**Activity**
Return every line from the records below with the string "verification".

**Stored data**
———

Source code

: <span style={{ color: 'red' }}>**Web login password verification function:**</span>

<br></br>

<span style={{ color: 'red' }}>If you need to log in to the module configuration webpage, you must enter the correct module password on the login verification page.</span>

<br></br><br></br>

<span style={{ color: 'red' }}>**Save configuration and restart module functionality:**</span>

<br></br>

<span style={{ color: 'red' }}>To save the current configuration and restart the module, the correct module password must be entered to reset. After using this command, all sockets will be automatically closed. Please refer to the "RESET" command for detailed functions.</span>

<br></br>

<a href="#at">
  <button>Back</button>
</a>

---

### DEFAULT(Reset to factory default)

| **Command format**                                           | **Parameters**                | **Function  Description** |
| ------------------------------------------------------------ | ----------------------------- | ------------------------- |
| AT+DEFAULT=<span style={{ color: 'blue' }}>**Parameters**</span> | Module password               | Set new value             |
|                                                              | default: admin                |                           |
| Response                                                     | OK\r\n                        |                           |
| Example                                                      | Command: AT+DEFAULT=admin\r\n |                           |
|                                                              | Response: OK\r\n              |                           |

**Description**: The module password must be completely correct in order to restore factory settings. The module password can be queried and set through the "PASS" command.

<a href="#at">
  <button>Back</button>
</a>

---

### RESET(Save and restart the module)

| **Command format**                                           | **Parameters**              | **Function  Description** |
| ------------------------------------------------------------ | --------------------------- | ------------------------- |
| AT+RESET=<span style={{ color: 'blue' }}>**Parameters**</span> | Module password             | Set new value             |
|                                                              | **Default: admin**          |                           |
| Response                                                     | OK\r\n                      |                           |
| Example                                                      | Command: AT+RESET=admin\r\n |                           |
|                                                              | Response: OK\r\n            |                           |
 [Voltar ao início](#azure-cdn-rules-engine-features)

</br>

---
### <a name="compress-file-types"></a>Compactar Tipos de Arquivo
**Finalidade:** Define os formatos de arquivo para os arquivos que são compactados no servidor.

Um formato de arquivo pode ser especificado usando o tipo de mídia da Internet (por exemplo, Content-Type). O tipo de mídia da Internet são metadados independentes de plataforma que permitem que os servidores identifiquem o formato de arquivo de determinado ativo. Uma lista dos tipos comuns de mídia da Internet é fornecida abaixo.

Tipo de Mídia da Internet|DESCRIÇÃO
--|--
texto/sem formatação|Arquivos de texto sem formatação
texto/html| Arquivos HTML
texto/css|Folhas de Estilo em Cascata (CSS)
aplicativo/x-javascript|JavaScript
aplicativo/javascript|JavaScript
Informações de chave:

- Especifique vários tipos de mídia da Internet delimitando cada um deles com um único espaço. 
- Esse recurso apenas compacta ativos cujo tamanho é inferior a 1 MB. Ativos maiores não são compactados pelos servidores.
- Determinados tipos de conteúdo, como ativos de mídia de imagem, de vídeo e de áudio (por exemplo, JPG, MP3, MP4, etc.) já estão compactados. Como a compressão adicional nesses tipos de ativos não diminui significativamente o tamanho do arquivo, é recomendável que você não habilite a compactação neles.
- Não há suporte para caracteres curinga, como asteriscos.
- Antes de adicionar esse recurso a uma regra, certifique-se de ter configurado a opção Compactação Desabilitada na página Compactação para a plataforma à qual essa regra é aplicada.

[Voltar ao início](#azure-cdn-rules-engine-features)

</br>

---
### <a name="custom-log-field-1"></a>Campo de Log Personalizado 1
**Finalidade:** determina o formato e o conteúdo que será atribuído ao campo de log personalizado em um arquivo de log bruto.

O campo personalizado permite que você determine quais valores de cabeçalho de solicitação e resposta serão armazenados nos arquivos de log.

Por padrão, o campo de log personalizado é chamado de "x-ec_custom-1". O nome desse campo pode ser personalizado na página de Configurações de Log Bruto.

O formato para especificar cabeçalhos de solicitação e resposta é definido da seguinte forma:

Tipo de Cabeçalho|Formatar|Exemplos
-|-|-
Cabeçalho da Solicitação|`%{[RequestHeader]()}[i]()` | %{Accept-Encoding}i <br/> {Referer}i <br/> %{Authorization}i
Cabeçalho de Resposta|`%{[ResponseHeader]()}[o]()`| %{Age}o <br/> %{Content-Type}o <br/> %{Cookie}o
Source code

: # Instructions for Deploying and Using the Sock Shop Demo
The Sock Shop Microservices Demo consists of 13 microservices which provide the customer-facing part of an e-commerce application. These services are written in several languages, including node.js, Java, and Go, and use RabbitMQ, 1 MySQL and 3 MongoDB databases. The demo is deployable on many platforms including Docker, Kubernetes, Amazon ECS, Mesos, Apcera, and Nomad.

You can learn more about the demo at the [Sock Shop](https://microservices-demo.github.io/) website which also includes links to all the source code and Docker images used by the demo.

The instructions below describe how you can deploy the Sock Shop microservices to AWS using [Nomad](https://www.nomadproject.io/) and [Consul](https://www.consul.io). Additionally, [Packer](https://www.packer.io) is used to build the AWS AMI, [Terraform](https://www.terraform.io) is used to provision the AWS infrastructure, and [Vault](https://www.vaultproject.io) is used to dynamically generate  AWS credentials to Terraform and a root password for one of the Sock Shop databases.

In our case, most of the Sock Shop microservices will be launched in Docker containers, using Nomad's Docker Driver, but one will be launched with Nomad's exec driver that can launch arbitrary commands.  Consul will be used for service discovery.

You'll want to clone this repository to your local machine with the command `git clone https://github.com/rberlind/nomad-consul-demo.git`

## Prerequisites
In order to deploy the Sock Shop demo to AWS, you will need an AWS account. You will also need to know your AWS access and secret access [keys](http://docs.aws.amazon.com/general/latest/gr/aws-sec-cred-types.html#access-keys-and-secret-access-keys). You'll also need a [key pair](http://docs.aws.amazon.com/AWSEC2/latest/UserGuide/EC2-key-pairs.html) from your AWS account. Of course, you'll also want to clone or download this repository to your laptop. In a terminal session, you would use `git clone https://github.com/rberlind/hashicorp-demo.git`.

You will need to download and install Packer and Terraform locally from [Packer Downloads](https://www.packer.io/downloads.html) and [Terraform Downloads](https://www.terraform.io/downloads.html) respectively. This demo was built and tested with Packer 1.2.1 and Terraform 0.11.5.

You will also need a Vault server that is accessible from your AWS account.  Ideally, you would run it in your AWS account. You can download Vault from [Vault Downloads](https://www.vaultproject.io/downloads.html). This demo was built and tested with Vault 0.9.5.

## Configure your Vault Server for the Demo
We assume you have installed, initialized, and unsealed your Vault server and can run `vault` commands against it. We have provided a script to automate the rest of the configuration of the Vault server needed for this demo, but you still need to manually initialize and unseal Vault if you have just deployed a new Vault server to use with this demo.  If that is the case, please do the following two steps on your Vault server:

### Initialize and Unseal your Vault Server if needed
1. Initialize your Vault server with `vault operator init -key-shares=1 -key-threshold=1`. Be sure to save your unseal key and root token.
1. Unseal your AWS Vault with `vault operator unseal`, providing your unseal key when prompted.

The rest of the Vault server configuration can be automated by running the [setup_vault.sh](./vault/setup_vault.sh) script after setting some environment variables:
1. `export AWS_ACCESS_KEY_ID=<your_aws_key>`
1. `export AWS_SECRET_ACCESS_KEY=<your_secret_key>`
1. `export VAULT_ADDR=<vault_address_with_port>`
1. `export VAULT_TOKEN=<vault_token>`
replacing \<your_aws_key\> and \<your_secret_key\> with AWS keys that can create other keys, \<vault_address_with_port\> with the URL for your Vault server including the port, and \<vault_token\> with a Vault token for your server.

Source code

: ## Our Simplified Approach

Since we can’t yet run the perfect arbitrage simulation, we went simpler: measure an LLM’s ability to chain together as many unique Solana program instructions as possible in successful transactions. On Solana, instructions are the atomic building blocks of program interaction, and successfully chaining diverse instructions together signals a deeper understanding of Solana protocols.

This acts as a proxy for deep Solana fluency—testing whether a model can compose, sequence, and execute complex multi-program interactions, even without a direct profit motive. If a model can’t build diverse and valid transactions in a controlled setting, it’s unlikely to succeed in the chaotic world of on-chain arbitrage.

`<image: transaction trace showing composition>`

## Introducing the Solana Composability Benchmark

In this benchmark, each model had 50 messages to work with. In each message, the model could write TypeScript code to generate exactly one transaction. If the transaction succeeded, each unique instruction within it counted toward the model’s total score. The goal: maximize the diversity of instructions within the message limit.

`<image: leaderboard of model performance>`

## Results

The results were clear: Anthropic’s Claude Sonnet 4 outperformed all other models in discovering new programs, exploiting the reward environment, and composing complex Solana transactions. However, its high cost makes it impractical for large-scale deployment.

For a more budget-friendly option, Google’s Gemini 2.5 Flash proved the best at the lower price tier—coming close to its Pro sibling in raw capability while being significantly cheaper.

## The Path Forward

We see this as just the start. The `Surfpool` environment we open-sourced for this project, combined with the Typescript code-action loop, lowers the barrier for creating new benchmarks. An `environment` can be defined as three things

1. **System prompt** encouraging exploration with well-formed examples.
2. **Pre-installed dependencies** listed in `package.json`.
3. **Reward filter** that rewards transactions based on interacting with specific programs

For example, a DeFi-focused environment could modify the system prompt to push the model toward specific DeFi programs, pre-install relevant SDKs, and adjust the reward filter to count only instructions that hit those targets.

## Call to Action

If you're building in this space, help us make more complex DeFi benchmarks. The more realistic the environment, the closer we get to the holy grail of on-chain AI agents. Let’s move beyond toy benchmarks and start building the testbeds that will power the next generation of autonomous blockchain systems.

———

**Written answer**
: <span style={{ color: 'red' }}>**Web login password verification function:**</span>
<span style={{ color: 'red' }}>If you need to log in to the module configuration webpage, you must enter the correct module password on the login verification page.</span>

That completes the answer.